In condizioni di parto spontaneo, il corpo interviene in aiuto della mamma attraverso un ormone, l’ossitocina che, tra le varie funzioni, ha il compito di regolare le contrazioni uterine ed è responsabile dello straordinario incantesimo per cui le donne riescono a “dimenticare” quasi totalmente il dolore del parto.

^^^^^^^^^^^^^^^^

▸ **ATTIVITÀ DA SVOLGERE**
1) Trascrivi dal testo sul parto spontaneo il passo che va da "In condizioni di" a "dolore del parto.".
2) Prosegui il testo sul parto spontaneo aggiungendo qualche frase dopo l'ultima riportata.

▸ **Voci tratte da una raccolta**
^^^^^^^^^^^^^^^^

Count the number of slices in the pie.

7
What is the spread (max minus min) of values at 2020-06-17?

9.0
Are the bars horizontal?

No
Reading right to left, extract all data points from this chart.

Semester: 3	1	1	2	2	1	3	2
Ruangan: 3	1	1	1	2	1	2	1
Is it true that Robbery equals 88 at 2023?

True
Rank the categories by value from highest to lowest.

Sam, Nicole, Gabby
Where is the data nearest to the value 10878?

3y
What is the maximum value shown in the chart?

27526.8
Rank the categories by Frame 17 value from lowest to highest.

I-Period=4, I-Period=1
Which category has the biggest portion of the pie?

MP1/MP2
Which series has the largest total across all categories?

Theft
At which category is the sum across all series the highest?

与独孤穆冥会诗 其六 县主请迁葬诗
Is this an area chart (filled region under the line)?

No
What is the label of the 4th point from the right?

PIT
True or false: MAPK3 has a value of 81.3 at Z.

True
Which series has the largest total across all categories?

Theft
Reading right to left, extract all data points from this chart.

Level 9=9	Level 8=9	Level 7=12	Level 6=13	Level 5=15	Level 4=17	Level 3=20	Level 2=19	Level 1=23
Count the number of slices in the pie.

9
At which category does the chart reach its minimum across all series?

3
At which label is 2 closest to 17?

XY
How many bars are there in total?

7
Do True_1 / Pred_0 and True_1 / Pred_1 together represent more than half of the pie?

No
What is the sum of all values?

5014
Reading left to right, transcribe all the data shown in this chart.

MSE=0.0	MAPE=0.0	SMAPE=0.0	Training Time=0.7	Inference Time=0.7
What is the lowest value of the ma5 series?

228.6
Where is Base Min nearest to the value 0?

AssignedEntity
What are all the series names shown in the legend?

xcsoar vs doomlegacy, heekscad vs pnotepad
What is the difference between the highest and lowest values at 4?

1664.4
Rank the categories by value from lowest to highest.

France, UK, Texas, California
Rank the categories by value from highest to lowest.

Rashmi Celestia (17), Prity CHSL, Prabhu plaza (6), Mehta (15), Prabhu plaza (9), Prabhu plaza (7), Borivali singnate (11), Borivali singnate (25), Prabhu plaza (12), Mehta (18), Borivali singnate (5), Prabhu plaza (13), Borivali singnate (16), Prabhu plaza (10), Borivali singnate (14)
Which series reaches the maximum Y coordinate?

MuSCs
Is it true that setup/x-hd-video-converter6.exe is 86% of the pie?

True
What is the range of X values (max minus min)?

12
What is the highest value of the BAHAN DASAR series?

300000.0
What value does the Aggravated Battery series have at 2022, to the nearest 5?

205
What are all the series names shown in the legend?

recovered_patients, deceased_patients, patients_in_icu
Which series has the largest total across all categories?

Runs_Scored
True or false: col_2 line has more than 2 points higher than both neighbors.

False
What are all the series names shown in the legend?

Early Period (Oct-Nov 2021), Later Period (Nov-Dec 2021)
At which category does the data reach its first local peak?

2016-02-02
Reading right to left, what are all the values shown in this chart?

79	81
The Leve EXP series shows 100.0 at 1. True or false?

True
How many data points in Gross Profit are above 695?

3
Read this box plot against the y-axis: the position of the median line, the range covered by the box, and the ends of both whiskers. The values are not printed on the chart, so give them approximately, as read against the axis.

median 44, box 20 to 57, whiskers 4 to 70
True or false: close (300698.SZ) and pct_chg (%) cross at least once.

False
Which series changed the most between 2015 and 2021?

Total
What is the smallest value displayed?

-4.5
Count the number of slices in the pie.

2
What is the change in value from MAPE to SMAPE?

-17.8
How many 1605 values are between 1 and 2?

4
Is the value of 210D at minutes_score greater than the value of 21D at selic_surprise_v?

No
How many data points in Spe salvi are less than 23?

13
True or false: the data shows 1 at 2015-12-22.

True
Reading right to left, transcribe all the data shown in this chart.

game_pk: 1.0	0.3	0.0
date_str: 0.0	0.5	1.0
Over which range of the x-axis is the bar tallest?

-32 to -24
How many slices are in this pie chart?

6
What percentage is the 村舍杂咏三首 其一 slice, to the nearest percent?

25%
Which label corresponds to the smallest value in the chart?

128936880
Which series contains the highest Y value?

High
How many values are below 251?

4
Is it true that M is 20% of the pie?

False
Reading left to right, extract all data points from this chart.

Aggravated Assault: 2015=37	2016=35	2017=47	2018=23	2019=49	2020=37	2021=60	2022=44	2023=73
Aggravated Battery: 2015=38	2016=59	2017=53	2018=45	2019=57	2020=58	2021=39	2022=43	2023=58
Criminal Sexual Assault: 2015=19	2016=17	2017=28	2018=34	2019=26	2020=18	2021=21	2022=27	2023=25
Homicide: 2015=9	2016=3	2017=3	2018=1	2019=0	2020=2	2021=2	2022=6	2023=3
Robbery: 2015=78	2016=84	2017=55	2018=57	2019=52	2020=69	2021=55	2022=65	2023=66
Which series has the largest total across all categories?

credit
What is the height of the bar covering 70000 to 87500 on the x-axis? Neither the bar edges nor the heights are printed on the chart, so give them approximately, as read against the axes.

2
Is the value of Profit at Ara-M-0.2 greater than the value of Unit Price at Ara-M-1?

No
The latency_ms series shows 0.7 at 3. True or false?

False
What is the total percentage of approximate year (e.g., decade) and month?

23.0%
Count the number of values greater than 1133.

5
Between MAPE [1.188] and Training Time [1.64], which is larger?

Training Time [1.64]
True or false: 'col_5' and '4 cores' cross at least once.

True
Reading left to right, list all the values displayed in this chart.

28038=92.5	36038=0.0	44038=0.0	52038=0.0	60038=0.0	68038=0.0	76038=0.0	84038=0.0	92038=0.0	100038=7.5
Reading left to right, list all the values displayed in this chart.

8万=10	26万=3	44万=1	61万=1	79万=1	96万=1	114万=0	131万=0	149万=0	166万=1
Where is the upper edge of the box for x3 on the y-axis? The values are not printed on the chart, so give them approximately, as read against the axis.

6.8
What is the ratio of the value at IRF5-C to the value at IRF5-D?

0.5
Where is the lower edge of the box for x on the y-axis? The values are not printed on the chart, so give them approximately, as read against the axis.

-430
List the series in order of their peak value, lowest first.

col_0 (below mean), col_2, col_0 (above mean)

^^^^^^^^^^^^^^^^

▸ **RISPOSTE AGLI ESERCIZI**
1)
In condizioni di parto spontaneo, il corpo interviene in aiuto della mamma attraverso un ormone, l’ossitocina che, tra le varie funzioni, ha il compito di regolare le contrazioni uterine ed è responsabile dello straordinario incantesimo per cui le donne riescono a “dimenticare” quasi totalmente il dolore del parto.

2)
Il momento della nascita crediamo sia davvero uno dei processi fisiologici più affascinanti attraverso cui il corpo umano esprime la sua immensa potenza. Le donne sono mammiferi programmati per partorire e il parto è l’attuazione dell’istinto di sopravvivenza e mantenimento della specie! Il dolore del parto è inoltre l’unico a garantire un premio finale: il proprio bebè. Insomma, non resta davvero che augurare alle donne in gravidanza di vivere questa straordinaria esperienza nel modo più sereno possibile: buon travaglio a tutte!